ARTICLE 8 - NEGOTIATIONS

Section 4. Regional Negotiations

C. The Parties agree that the Regional Parties may negotiate on the following issues at the election of either Party:

. . . .

10. Day care facilities to the extent such facilities are under the exclusive control of [the Agency].

Article 4.1 of the agreement provides:

ARTICLE 4 - UNION RIGHTS

Section 1. Obligations

In all matters relating to personnel policies, practices, and other conditions of employment, the Employer will have due regard for the obligations imposed by the [Statute] and this Agreement. This includes the obligation to notify the Union of any changes in conditions of employment and offer the Union the opportunity to negotiate concerning the procedures which Management will observe in exercising its authority in accordance with the [Statute].

Award at 2-3.




FOOTNOTES:
(If blank, the decision does not have footnotes.)
 

1. The renegotiated special conditions section of the license addressed, among other things: (1) the authority under which the license for the Center was granted; (2) priority for child care services at the Center to employees of contributing agencies; (3) criminal history background checks of the child care provider and its employees; (4) requirements for ACAP's occupancy of the Center, including hours of operation, compliance with building regulations and security arrangements, establishment of an advisory committee, and training of ACAP's employees; (5) Agency-furnished services and equipment; (6) terms for renewing the license; (7) the status of ACAP, including the extent of its responsibility with respect to the child care program; (8) insurance; (9) the Agency's and ACAP's rights to terminate the license; and (10) the Agency's appointment of an observer to act as a liaison between ACAP and the Agency.

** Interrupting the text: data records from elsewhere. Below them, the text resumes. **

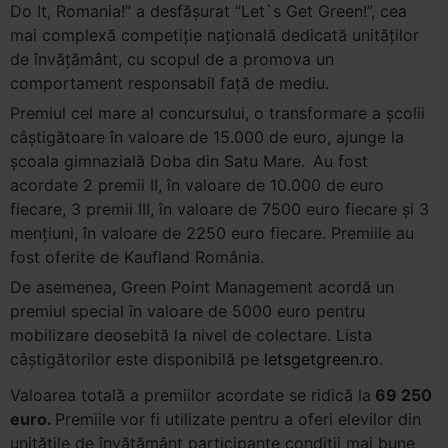
Do It, Romania!” a desfășurat “Let`s Get Green!”, cea
mai complexă competiție națională dedicată unităților
de învățământ, cu scopul de a promova un
comportament responsabil față de mediu.
Premiul cel mare al concursului, o transformare a școlii
câștigătoare în valoare de 15.000 de euro, ajunge la
școala gimnazială Doba din Satu Mare.
Au fost
acordate 2 premii II, în valoare de 10.000 de euro
fiecare, 3 premii III, în valoare de 7500 euro fiecare și 3
mențiuni, în valoare de 2250 euro fiecare. Premiile au
fost oferite de Kaufland România.
De asemenea, Green Point Management acordă un
premiul special în valoare de 5000 euro pentru
mobilizare deosebită la nivel de colectare. Lista
câștigătorilor este disponibilă pe
letsgetgreen.ro
.
Valoarea totală a premiilor acordate se ridică la
69 250
euro.
Premiile vor fi utilizate pentru a oferi elevilor din
unitățile de învățământ participante condiții mai bune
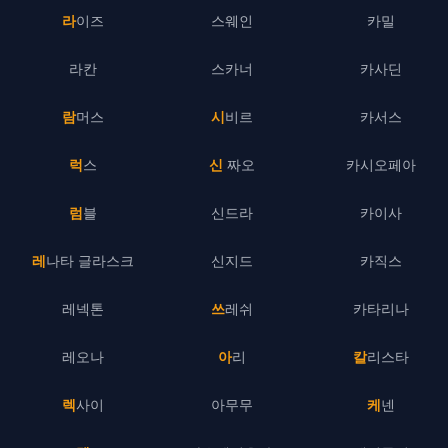
라이즈
스웨인
카밀
라칸
스카너
카사딘
람머스
시비르
카서스
럭스
신 짜오
카시오페아
럼블
신드라
카이사
레나타 글라스크
신지드
카직스
레넥톤
쓰레쉬
카타리나
레오나
아리
칼리스타
렉사이
아무무
케넨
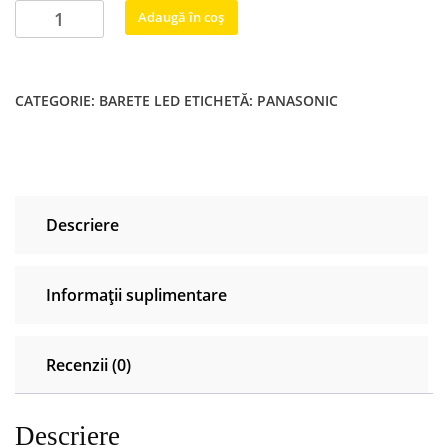
Cantitate
Adaugă în coș
Bareta
led
tv
CATEGORIE:
BARETE LED
ETICHETĂ:
PANASONIC
Panasonic
47"
V13
LBA
REV
Descriere
0.7
1
6920L-
Informații suplimentare
0001C
6916L-
1250A
Recenzii (0)
6922L-
0078A
Descriere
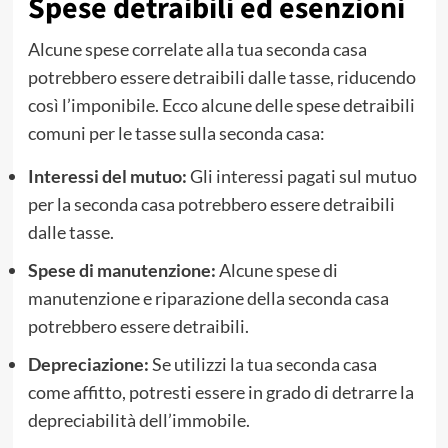
Spese detraibili ed esenzioni
Alcune spese correlate alla tua seconda casa
potrebbero essere detraibili dalle tasse, riducendo
così l’imponibile. Ecco alcune delle spese detraibili
comuni per le tasse sulla seconda casa:
Interessi del mutuo:
Gli interessi pagati sul mutuo
per la seconda casa potrebbero essere detraibili
dalle tasse.
Spese di manutenzione:
Alcune spese di
manutenzione e riparazione della seconda casa
potrebbero essere detraibili.
Depreciazione:
Se utilizzi la tua seconda casa
come affitto, potresti essere in grado di detrarre la
depreciabilità dell’immobile.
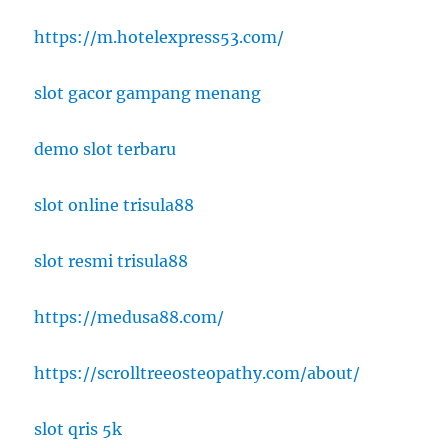
https://m.hotelexpress53.com/
slot gacor gampang menang
demo slot terbaru
slot online trisula88
slot resmi trisula88
https://medusa88.com/
https://scrolltreeosteopathy.com/about/
slot qris 5k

The Arbitrator did not identify the changes in the special conditions that resulted from the renegotiation.

2. Relevant provisions of the parties' collective bargaining agreement are set forth in an Appendix to this decision.

3. Although the Arbitrator's finding with respect to the "vitally affects" test was not the basis for his award, we note that the Arbitrator improperly applied the test. In applying the test, the Arbitrator stated that the Union "failed to demonstrate that the interests of non-bargaining unit members who used the Center vitally affected the conditions of employment of . . . unit employees." Award at 11 (emphasis in original). Under Cherry Point, the test is not whether the interests of "non-bargaining unit members" who use the Center vitally affect the conditions of employment of unit employees. Rather, the test is whether the matter sought to be bargained over by the Union "purports to regulate the working conditions of [non-employees or employees not included in any bargaining unit] and, if so, whether the matter vitally affects the conditions of employment of unit employees." American Federation of Government Employees, National Border Patrol Council, Local 2544 and U.S. Department of Justice, Immigration and Naturalization Service, Border Patrol, Tucson, Arizona, 46 FLRA 930, 949 (1992) (citing Cherry Point), petition for review filed, No. 93-70137 (9th Cir. Feb. 8, 1993). See Cherry Point, 952 F.2d at 1440-42 (for court's discussion of the vitally affects test).